Still need to get new screens for the patio (2) of those
a new ceiling fan for the master bedroom and find someone to install
and possibly a new dishwasher and stove (depending on the scratch and dent place prices)
For furniture we need 2 more storage things for the living room and 2 end tables plus shelves for the 'coat' closet to make it a pantry.
Its a short list but $$ is non existent. I've been selling a bit of crochet stuffs on the side and hiding $$ away.
Sounds like the IRS refund check is allocated huh?? I'm not in a rush, things will get done, slowly. Now that I know the lease can renew annually I'm more apt to fix things to my liking. (the landlord wont fix a thing)
I'm tracking spending/saving in another thread. SHould be intersting if i can keep up.
Ugh. New battery and a rebuilt cord for the block heater today took a chunk of my allocated food budget, but it's ok. My husband took the van with him to work, so I am car-less for a couple weeks, but it will be ok. I live in a great community and can grab a ride if I need anything.

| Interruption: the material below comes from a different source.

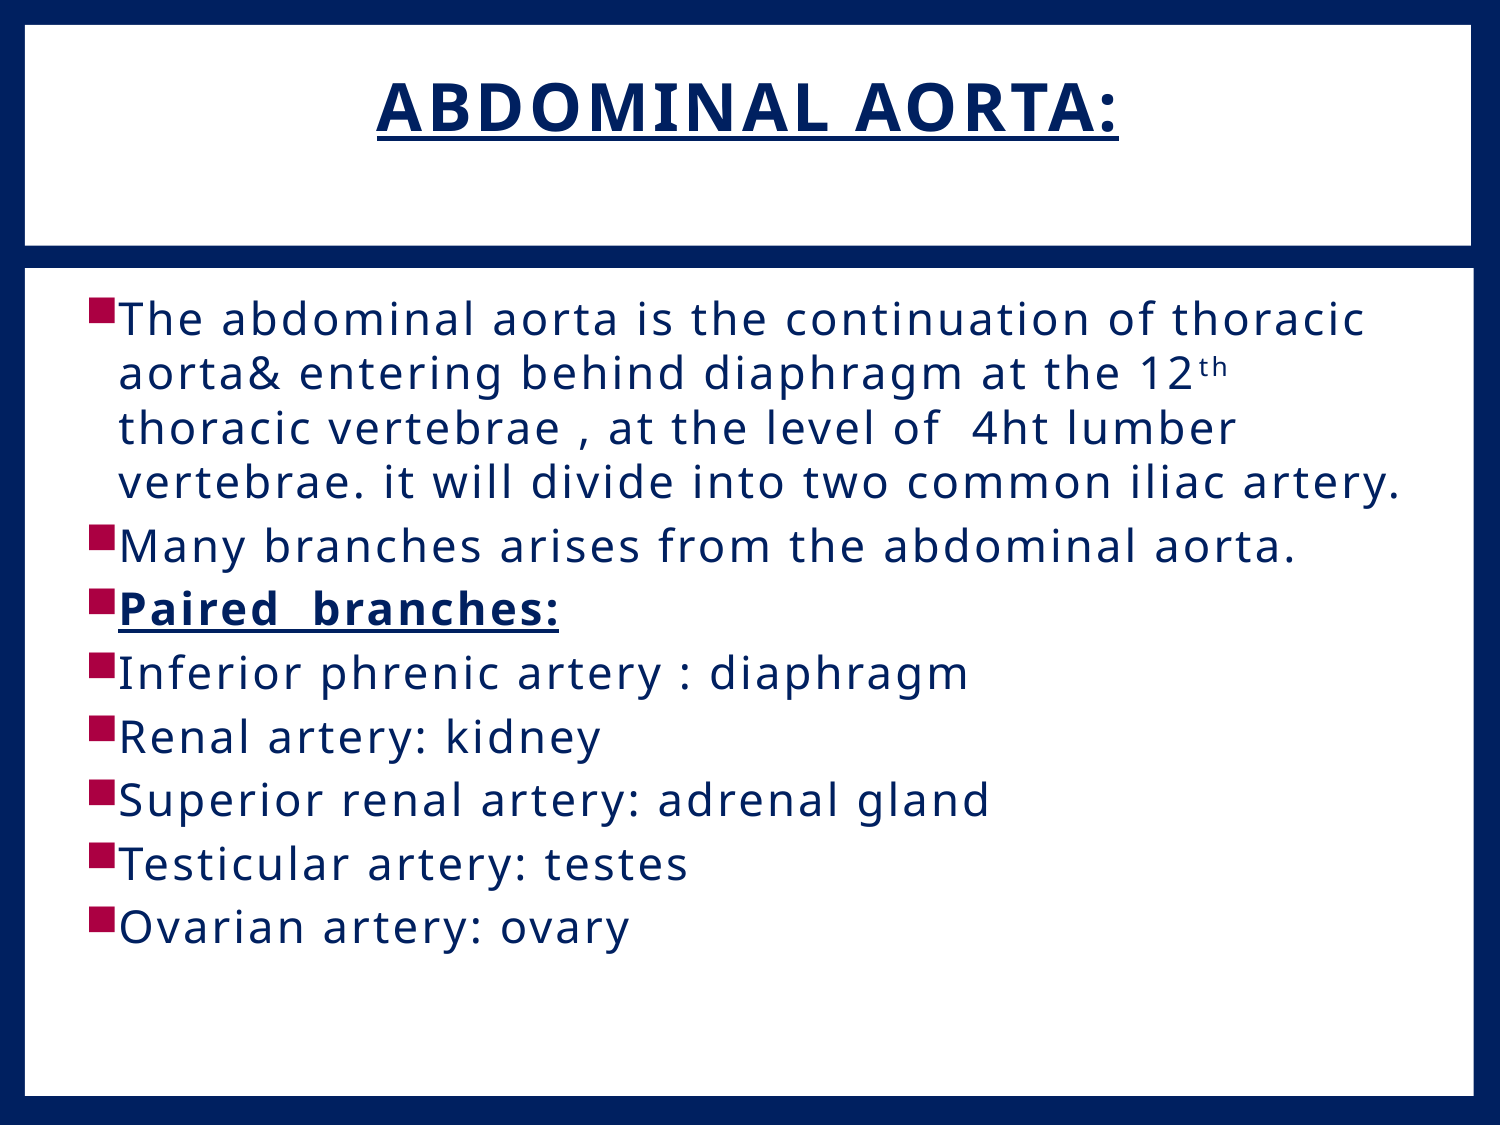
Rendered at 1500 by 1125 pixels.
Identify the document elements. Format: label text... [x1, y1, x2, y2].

title ABDOMINAL AORTA: [62, 58, 1438, 232]
list The abdominal aorta is the continuation of thoracic aorta& entering behind diaphragm at the 12th thoracic vertebrae , at the level of 4ht lumber vertebrae. it will divide into two common iliac artery. Many branches arises from the abdominal aorta. Paired branches: Inferior phrenic artery : diaphragm Renal artery: kidney Superior renal artery: adrenal gland Testicular artery: testes Ovarian artery: ovary [62, 281, 1442, 1005]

We are looking hard at taking on a HUGE financial obligation this year, so while things are looking up financially, it will all be allocated to the expense. However, it would mean being mortgage free in about a year, and having a nice efficient house not always waiting for the next repair (or challenge to heat. There is an inch of ice on the inside of over half my windows here.) It means a huge chunk of money coming to us in the next couple months is gone as soon as we get it, but I feel like the end payoff would be worth it. We'll just have to live on a super tight budget for one more year. Oddly though, on paper our income will look fabulous. -_-
Hello. I am new to this group.
Mama of 3 boys. Married to a wonderful man for 6 years. DH was in a semi accident where is was thrown thru the windshield and is now fighting to get SSI. I am the only one working but I have injured my foot so now I am out of work for 3 weeks. We get SNAP so that helps immensely. Everything else runs tight. I get just enough hours to cover rent and the utilities. Things have been stressful lately but hopefully 2014 will be better.